Mevcut yasalara göre Erdoğan’ın Başbakanlıktan istifa etmesi gerekli değil. Bunun sebebi, yasaların yetersiz oluşu. 2007 yılında 367 krizinden kaynaklanan kin ve öfke ile aleleacele yapılan referandum sonucunda Cumhurbaşkanının halk oylaması ile seçilmesine karar verilmişti. Siyasi bir hamle olan karardan sonra, Cumhurbaşkanlığı ile ilgili gereken yasa değişiklikleri yapılmadı. Fakat Cumhurbaşkanlığı seçimine yeni bir soluk getirilirken, Cumhurbaşkanlığı seçimini düzenleyen 6271 numaralı kanunun düzenlenmesi elbette gerekirdi.
Neler yapılması gerekirdi?
6271 numaralı kanunun 11. maddesine göre:
Cumhurbaşkanı adayı gösterilen hâkimler ve savcılar, yüksek yargı organları mensupları, yüksek öğretim kurumlarındaki öğretim elemanları, Yükseköğretim Kurulu, Radyo ve Televizyon Üst Kurulu üyeleri, kamu kurumu ve kuruluşlarının memur statüsündeki görevlileri ile yaptıkları hizmet bakımından işçi niteliği taşımayan diğer kamu görevlileri, belediye başkanları ve subaylar ile astsubaylar, siyasi partilerin il ve ilçe yönetim kurulu başkan ve üyeleri ile belediye meclisi üyeleri, il genel meclisi üyeleri, kamu kurumu niteliğindeki meslek kuruluşları ile sendikalar, kamu bankaları ile üst birliklerin ve bunların üst kuruluşlarının ve katıldıkları teşebbüs veya ortaklıkların yönetim ve denetim kurullarında görev alanlar, aday listesinin kesinleştiği tarih itibarıyla görevlerinden ayrılmış sayılır.
Fark edeceğiniz üzere Başbakan, bakanlar ve milletvekillerinin Cumhurbaşkanı adaylığı için istifa etmeleri gerekmemektedir. Eski uygulamada, halk oylaması yapılmadığından, bir başbakan elindeki mevkinin gücünü Cumhurbaşkanlığı seçimi sırasında suistimal etme olanağına sahip değildi. Ancak bugünkü durumda, devletin bütün maddi olanakları ve forsu, Başbakanın Cumhurbaşkanlığı seçimi için rahatça kullanılabilmekte. Bunu, TRT skandalında ve adayların kampanyalarının nitelikleri arasındaki farklarda rahatlıkla görebiliyoruz.

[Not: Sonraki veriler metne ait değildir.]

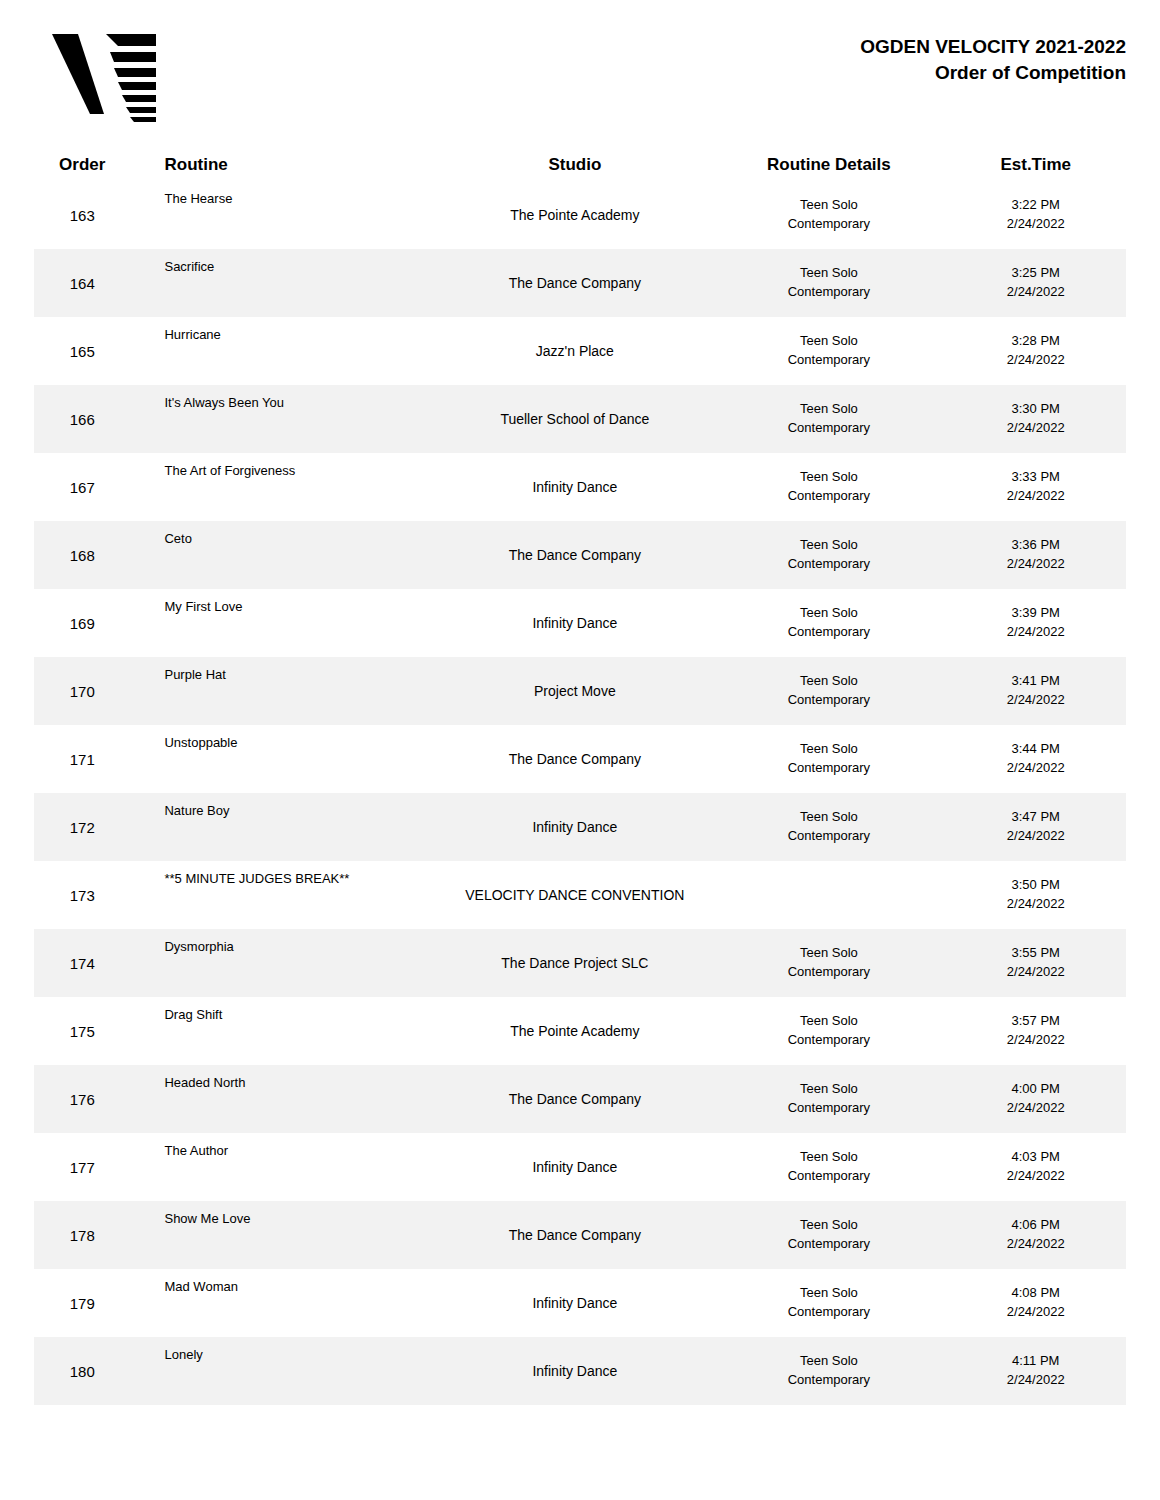OGDEN VELOCITY 2021-2022
Order of Competition
| Order | Routine | Studio | Routine Details | Est.Time |
| --- | --- | --- | --- | --- |
| 163 | The Hearse | The Pointe Academy | Teen Solo Contemporary | 3:22 PM 2/24/2022 |
| 164 | Sacrifice | The Dance Company | Teen Solo Contemporary | 3:25 PM 2/24/2022 |
| 165 | Hurricane | Jazz'n Place | Teen Solo Contemporary | 3:28 PM 2/24/2022 |
| 166 | It's Always Been You | Tueller School of Dance | Teen Solo Contemporary | 3:30 PM 2/24/2022 |
| 167 | The Art of Forgiveness | Infinity Dance | Teen Solo Contemporary | 3:33 PM 2/24/2022 |
| 168 | Ceto | The Dance Company | Teen Solo Contemporary | 3:36 PM 2/24/2022 |
| 169 | My First Love | Infinity Dance | Teen Solo Contemporary | 3:39 PM 2/24/2022 |
| 170 | Purple Hat | Project Move | Teen Solo Contemporary | 3:41 PM 2/24/2022 |
| 171 | Unstoppable | The Dance Company | Teen Solo Contemporary | 3:44 PM 2/24/2022 |
| 172 | Nature Boy | Infinity Dance | Teen Solo Contemporary | 3:47 PM 2/24/2022 |
| 173 | **5 MINUTE JUDGES BREAK** | VELOCITY DANCE CONVENTION | | 3:50 PM 2/24/2022 |
| 174 | Dysmorphia | The Dance Project SLC | Teen Solo Contemporary | 3:55 PM 2/24/2022 |
| 175 | Drag Shift | The Pointe Academy | Teen Solo Contemporary | 3:57 PM 2/24/2022 |
| 176 | Headed North | The Dance Company | Teen Solo Contemporary | 4:00 PM 2/24/2022 |
| 177 | The Author | Infinity Dance | Teen Solo Contemporary | 4:03 PM 2/24/2022 |
| 178 | Show Me Love | The Dance Company | Teen Solo Contemporary | 4:06 PM 2/24/2022 |
| 179 | Mad Woman | Infinity Dance | Teen Solo Contemporary | 4:08 PM 2/24/2022 |
| 180 | Lonely | Infinity Dance | Teen Solo Contemporary | 4:11 PM 2/24/2022 |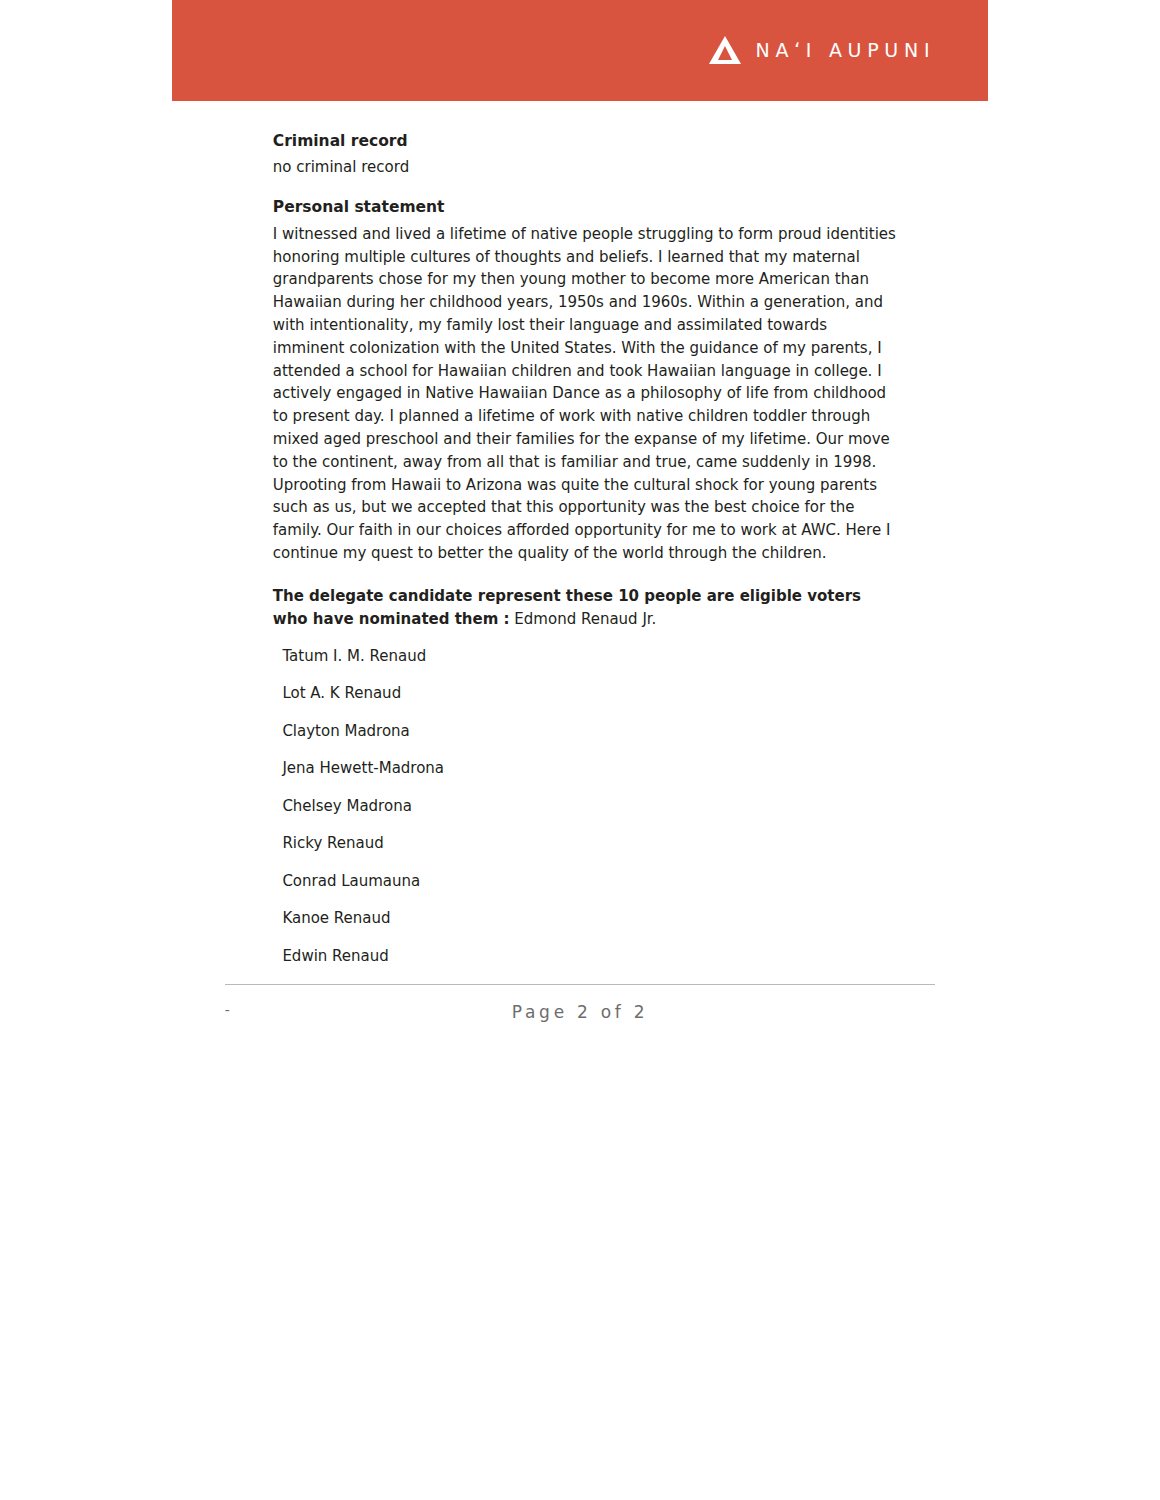NAʻI AUPUNI
Criminal record
no criminal record
Personal statement
I witnessed and lived a lifetime of native people struggling to form proud identities honoring multiple cultures of thoughts and beliefs. I learned that my maternal grandparents chose for my then young mother to become more American than Hawaiian during her childhood years, 1950s and 1960s. Within a generation, and with intentionality, my family lost their language and assimilated towards imminent colonization with the United States. With the guidance of my parents, I attended a school for Hawaiian children and took Hawaiian language in college. I actively engaged in Native Hawaiian Dance as a philosophy of life from childhood to present day. I planned a lifetime of work with native children toddler through mixed aged preschool and their families for the expanse of my lifetime. Our move to the continent, away from all that is familiar and true, came suddenly in 1998. Uprooting from Hawaii to Arizona was quite the cultural shock for young parents such as us, but we accepted that this opportunity was the best choice for the family. Our faith in our choices afforded opportunity for me to work at AWC. Here I continue my quest to better the quality of the world through the children.
The delegate candidate represent these 10 people are eligible voters who have nominated them : Edmond Renaud Jr.
Tatum I. M. Renaud
Lot A. K Renaud
Clayton Madrona
Jena Hewett-Madrona
Chelsey Madrona
Ricky Renaud
Conrad Laumauna
Kanoe Renaud
Edwin Renaud
- Page 2 of 2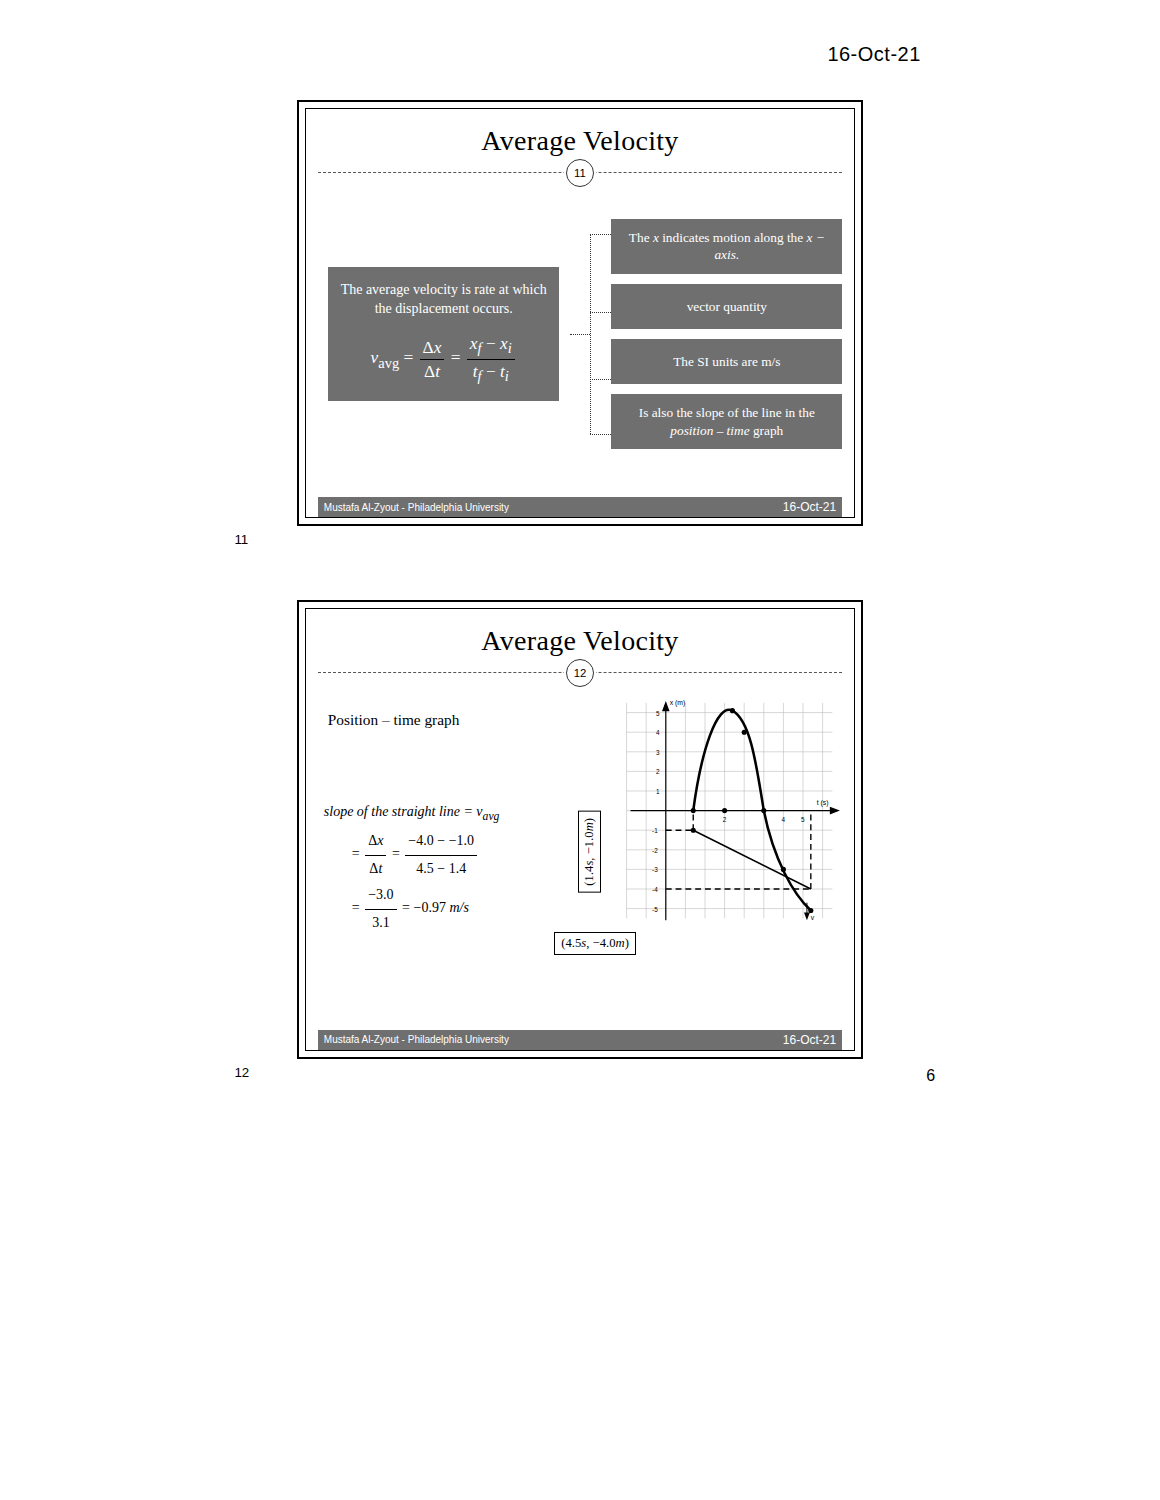16-Oct-21
Average Velocity
11
The average velocity is rate at which the displacement occurs.
vavg = Δx Δt = xf − xi tf − ti
The x indicates motion along the x − axis.
vector quantity
The SI units are m/s
Is also the slope of the line in the position – time graph
Mustafa Al-Zyout - Philadelphia University 16-Oct-21
11
Average Velocity
12
Position – time graph
slope of the straight line = vavg
= Δx Δt = −4.0 − −1.04.5 − 1.4
= −3.03.1 = −0.97 m/s
(1.4s, −1.0m)
x (m) t (s) 5 4 3 2 1 -1 -2 -3 -4 -5 2 4 5 v
(4.5s, −4.0m)
Mustafa Al-Zyout - Philadelphia University 16-Oct-21
12
6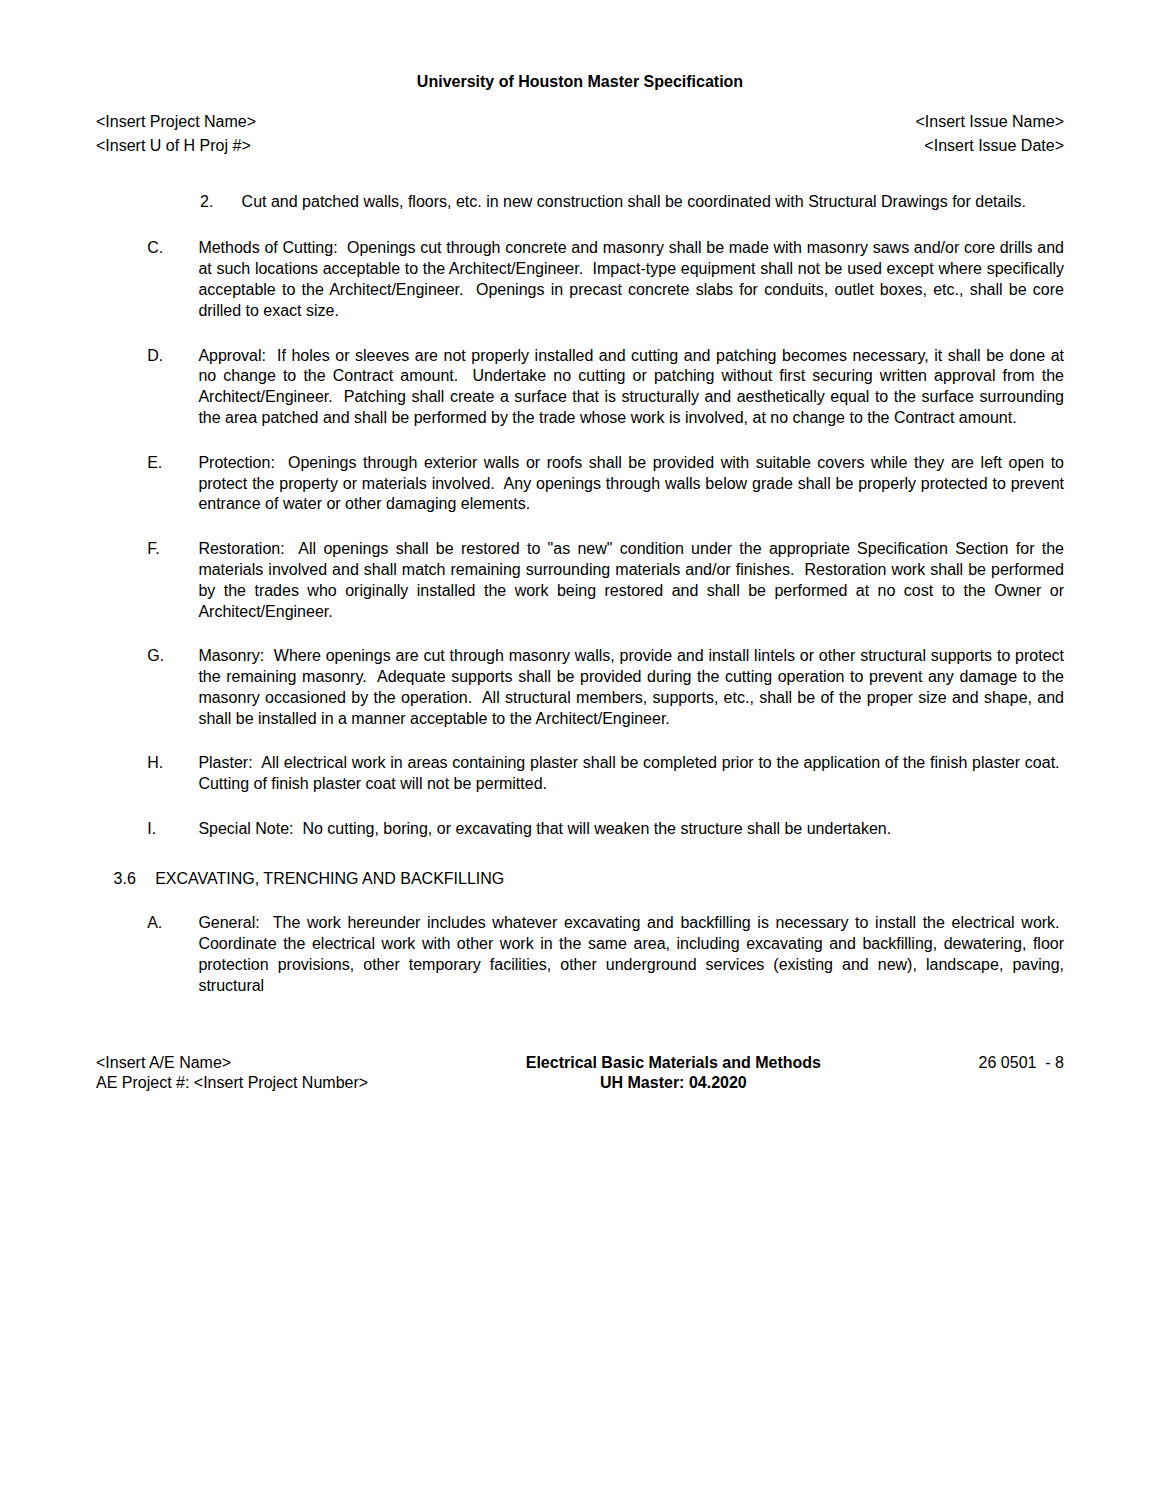University of Houston Master Specification
<Insert Project Name> <Insert Issue Name>
<Insert U of H Proj #> <Insert Issue Date>
2. Cut and patched walls, floors, etc. in new construction shall be coordinated with Structural Drawings for details.
C. Methods of Cutting: Openings cut through concrete and masonry shall be made with masonry saws and/or core drills and at such locations acceptable to the Architect/Engineer. Impact-type equipment shall not be used except where specifically acceptable to the Architect/Engineer. Openings in precast concrete slabs for conduits, outlet boxes, etc., shall be core drilled to exact size.
D. Approval: If holes or sleeves are not properly installed and cutting and patching becomes necessary, it shall be done at no change to the Contract amount. Undertake no cutting or patching without first securing written approval from the Architect/Engineer. Patching shall create a surface that is structurally and aesthetically equal to the surface surrounding the area patched and shall be performed by the trade whose work is involved, at no change to the Contract amount.
E. Protection: Openings through exterior walls or roofs shall be provided with suitable covers while they are left open to protect the property or materials involved. Any openings through walls below grade shall be properly protected to prevent entrance of water or other damaging elements.
F. Restoration: All openings shall be restored to "as new" condition under the appropriate Specification Section for the materials involved and shall match remaining surrounding materials and/or finishes. Restoration work shall be performed by the trades who originally installed the work being restored and shall be performed at no cost to the Owner or Architect/Engineer.
G. Masonry: Where openings are cut through masonry walls, provide and install lintels or other structural supports to protect the remaining masonry. Adequate supports shall be provided during the cutting operation to prevent any damage to the masonry occasioned by the operation. All structural members, supports, etc., shall be of the proper size and shape, and shall be installed in a manner acceptable to the Architect/Engineer.
H. Plaster: All electrical work in areas containing plaster shall be completed prior to the application of the finish plaster coat. Cutting of finish plaster coat will not be permitted.
I. Special Note: No cutting, boring, or excavating that will weaken the structure shall be undertaken.
3.6 EXCAVATING, TRENCHING AND BACKFILLING
A. General: The work hereunder includes whatever excavating and backfilling is necessary to install the electrical work. Coordinate the electrical work with other work in the same area, including excavating and backfilling, dewatering, floor protection provisions, other temporary facilities, other underground services (existing and new), landscape, paving, structural
<Insert A/E Name>
AE Project #: <Insert Project Number>
Electrical Basic Materials and Methods
UH Master: 04.2020
26 0501 - 8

Eğer gerekli yasa değişiklikleri vaktinde yapılsaydı, milletvekilleri, bakanlar ve Başbakan, kesinlikle 6271 kanunun 11. maddesi kapsamına alınırlardı.
Erdoğan, Cumhurbaşkanı olarak tarafsız olmayacağını açıkladı. Halbuki,anayasaya göre, Cumhurbaşkanı’nın görevi, milletin birliğini temsil etmek, anayasayı uygulamak ve devlet organlarının düzenli ve uyumlu çalışmasını gözetmektir. Bu görevlerden hepsi son derece titiz bir tarafsızlık gerektirdiğine göre, Erdoğan’ın anayasada belirtilen Cumhurbaşkanlığı görevine talip olmadığı kesin.
Erdoğan seçim kampanyasında nasıl bahsediyor kendinden? Cumhurun başkanı diye bahsediyor. Anlaşılan, Erdoğan’ın aklındaki başkanlık, başka başkanlık!